#### Short exercise
Format every line of the records below as a numbered list, leaving out the blank lines.

#### The input
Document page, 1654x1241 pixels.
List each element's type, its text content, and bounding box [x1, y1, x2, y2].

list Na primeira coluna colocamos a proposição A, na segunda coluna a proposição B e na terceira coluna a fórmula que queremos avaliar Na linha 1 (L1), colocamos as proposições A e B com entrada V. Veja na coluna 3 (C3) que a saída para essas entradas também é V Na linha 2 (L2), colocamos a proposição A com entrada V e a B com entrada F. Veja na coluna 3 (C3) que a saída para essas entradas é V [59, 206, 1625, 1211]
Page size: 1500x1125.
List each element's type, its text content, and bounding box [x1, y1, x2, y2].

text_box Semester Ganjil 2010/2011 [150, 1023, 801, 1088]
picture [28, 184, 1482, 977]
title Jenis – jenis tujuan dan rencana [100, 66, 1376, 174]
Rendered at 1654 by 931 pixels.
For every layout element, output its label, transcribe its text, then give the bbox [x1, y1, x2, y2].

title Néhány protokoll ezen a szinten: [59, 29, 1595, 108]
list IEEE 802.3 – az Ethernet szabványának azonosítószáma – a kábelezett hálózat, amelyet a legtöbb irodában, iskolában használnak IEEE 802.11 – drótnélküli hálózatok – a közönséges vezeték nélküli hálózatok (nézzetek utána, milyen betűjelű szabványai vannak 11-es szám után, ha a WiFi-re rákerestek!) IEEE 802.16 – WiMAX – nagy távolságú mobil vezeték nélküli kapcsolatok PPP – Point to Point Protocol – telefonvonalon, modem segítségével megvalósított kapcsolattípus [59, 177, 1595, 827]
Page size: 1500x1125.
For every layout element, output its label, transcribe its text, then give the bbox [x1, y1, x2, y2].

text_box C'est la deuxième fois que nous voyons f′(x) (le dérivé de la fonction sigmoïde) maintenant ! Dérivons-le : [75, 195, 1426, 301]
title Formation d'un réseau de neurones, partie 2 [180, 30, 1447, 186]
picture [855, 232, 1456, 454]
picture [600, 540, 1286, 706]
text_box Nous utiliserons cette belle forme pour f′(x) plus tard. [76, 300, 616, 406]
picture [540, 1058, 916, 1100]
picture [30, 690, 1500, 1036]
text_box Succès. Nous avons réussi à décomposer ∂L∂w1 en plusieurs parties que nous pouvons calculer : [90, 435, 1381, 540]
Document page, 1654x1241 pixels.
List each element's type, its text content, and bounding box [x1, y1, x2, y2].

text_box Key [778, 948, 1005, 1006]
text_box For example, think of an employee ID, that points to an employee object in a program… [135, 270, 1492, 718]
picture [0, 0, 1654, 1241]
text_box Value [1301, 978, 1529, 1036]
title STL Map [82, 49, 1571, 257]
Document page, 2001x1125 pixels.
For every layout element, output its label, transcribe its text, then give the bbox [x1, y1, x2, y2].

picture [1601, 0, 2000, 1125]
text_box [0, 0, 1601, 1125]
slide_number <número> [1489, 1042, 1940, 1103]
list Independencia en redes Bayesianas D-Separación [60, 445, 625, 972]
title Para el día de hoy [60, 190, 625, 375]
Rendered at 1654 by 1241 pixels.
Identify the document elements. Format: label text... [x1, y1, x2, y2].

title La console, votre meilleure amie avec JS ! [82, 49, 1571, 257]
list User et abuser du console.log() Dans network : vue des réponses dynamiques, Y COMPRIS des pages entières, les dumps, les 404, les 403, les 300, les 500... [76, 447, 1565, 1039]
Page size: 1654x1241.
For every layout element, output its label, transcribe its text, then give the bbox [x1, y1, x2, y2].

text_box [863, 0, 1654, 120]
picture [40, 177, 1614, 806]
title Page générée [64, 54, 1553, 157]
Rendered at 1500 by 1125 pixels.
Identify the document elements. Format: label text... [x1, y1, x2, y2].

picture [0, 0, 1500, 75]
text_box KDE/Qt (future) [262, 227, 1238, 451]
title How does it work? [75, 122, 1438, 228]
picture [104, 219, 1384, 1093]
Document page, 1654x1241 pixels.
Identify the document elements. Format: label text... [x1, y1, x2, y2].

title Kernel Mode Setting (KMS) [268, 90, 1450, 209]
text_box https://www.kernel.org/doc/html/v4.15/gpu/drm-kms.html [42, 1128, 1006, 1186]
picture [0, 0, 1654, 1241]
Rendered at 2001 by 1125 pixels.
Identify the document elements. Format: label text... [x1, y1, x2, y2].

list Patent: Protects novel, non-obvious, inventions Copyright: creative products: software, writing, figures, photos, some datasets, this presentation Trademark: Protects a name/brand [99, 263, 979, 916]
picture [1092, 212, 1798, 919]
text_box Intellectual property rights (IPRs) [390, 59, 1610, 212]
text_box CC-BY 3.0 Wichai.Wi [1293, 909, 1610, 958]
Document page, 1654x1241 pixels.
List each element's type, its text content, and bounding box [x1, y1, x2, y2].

#### Result of this exercise
1. Document page, 1654x1241 pixels.
2. List each element's type, its text content, and bounding box [x1, y1, x2, y2].
3. list Na primeira coluna colocamos a proposição A, na segunda coluna a proposição B e na terceira coluna a fórmula que queremos avaliar Na linha 1 (L1), colocamos as proposições A e B com entrada V. Veja na coluna 3 (C3) que a saída para essas entradas também é V Na linha 2 (L2), colocamos a proposição A com entrada V e a B com entrada F. Veja na coluna 3 (C3) que a saída para essas entradas é V [59, 206, 1625, 1211]
4. Page size: 1500x1125.
5. List each element's type, its text content, and bounding box [x1, y1, x2, y2].
6. text_box Semester Ganjil 2010/2011 [150, 1023, 801, 1088]
7. picture [28, 184, 1482, 977]
8. title Jenis – jenis tujuan dan rencana [100, 66, 1376, 174]
9. Rendered at 1654 by 931 pixels.
10. For every layout element, output its label, transcribe its text, then give the bbox [x1, y1, x2, y2].
11. title Néhány protokoll ezen a szinten: [59, 29, 1595, 108]
12. list IEEE 802.3 – az Ethernet szabványának azonosítószáma – a kábelezett hálózat, amelyet a legtöbb irodában, iskolában használnak IEEE 802.11 – drótnélküli hálózatok – a közönséges vezeték nélküli hálózatok (nézzetek utána, milyen betűjelű szabványai vannak 11-es szám után, ha a WiFi-re rákerestek!) IEEE 802.16 – WiMAX – nagy távolságú mobil vezeték nélküli kapcsolatok PPP – Point to Point Protocol – telefonvonalon, modem segítségével megvalósított kapcsolattípus [59, 177, 1595, 827]
13. Page size: 1500x1125.
14. For every layout element, output its label, transcribe its text, then give the bbox [x1, y1, x2, y2].
15. text_box C'est la deuxième fois que nous voyons f′(x) (le dérivé de la fonction sigmoïde) maintenant ! Dérivons-le : [75, 195, 1426, 301]
16. title Formation d'un réseau de neurones, partie 2 [180, 30, 1447, 186]
17. picture [855, 232, 1456, 454]
18. picture [600, 540, 1286, 706]
19. text_box Nous utiliserons cette belle forme pour f′(x) plus tard. [76, 300, 616, 406]
20. picture [540, 1058, 916, 1100]
21. picture [30, 690, 1500, 1036]
22. text_box Succès. Nous avons réussi à décomposer ∂L∂w1 en plusieurs parties que nous pouvons calculer : [90, 435, 1381, 540]
23. Document page, 1654x1241 pixels.
24. List each element's type, its text content, and bounding box [x1, y1, x2, y2].
25. text_box Key [778, 948, 1005, 1006]
26. text_box For example, think of an employee ID, that points to an employee object in a program… [135, 270, 1492, 718]
27. picture [0, 0, 1654, 1241]
28. text_box Value [1301, 978, 1529, 1036]
29. title STL Map [82, 49, 1571, 257]
30. Document page, 2001x1125 pixels.
31. For every layout element, output its label, transcribe its text, then give the bbox [x1, y1, x2, y2].
32. picture [1601, 0, 2000, 1125]
33. text_box [0, 0, 1601, 1125]
34. slide_number <número> [1489, 1042, 1940, 1103]
35. list Independencia en redes Bayesianas D-Separación [60, 445, 625, 972]
36. title Para el día de hoy [60, 190, 625, 375]
37. Rendered at 1654 by 1241 pixels.
38. Identify the document elements. Format: label text... [x1, y1, x2, y2].
39. title La console, votre meilleure amie avec JS ! [82, 49, 1571, 257]
40. list User et abuser du console.log() Dans network : vue des réponses dynamiques, Y COMPRIS des pages entières, les dumps, les 404, les 403, les 300, les 500... [76, 447, 1565, 1039]
41. Page size: 1654x1241.
42. For every layout element, output its label, transcribe its text, then give the bbox [x1, y1, x2, y2].
43. text_box [863, 0, 1654, 120]
44. picture [40, 177, 1614, 806]
45. title Page générée [64, 54, 1553, 157]
46. Rendered at 1500 by 1125 pixels.
47. Identify the document elements. Format: label text... [x1, y1, x2, y2].
48. picture [0, 0, 1500, 75]
49. text_box KDE/Qt (future) [262, 227, 1238, 451]
50. title How does it work? [75, 122, 1438, 228]
51. picture [104, 219, 1384, 1093]
52. Document page, 1654x1241 pixels.
53. Identify the document elements. Format: label text... [x1, y1, x2, y2].
54. title Kernel Mode Setting (KMS) [268, 90, 1450, 209]
55. text_box https://www.kernel.org/doc/html/v4.15/gpu/drm-kms.html [42, 1128, 1006, 1186]
56. picture [0, 0, 1654, 1241]
57. Rendered at 2001 by 1125 pixels.
58. Identify the document elements. Format: label text... [x1, y1, x2, y2].
59. list Patent: Protects novel, non-obvious, inventions Copyright: creative products: software, writing, figures, photos, some datasets, this presentation Trademark: Protects a name/brand [99, 263, 979, 916]
60. picture [1092, 212, 1798, 919]
61. text_box Intellectual property rights (IPRs) [390, 59, 1610, 212]
62. text_box CC-BY 3.0 Wichai.Wi [1293, 909, 1610, 958]
63. Document page, 1654x1241 pixels.
64. List each element's type, its text content, and bounding box [x1, y1, x2, y2].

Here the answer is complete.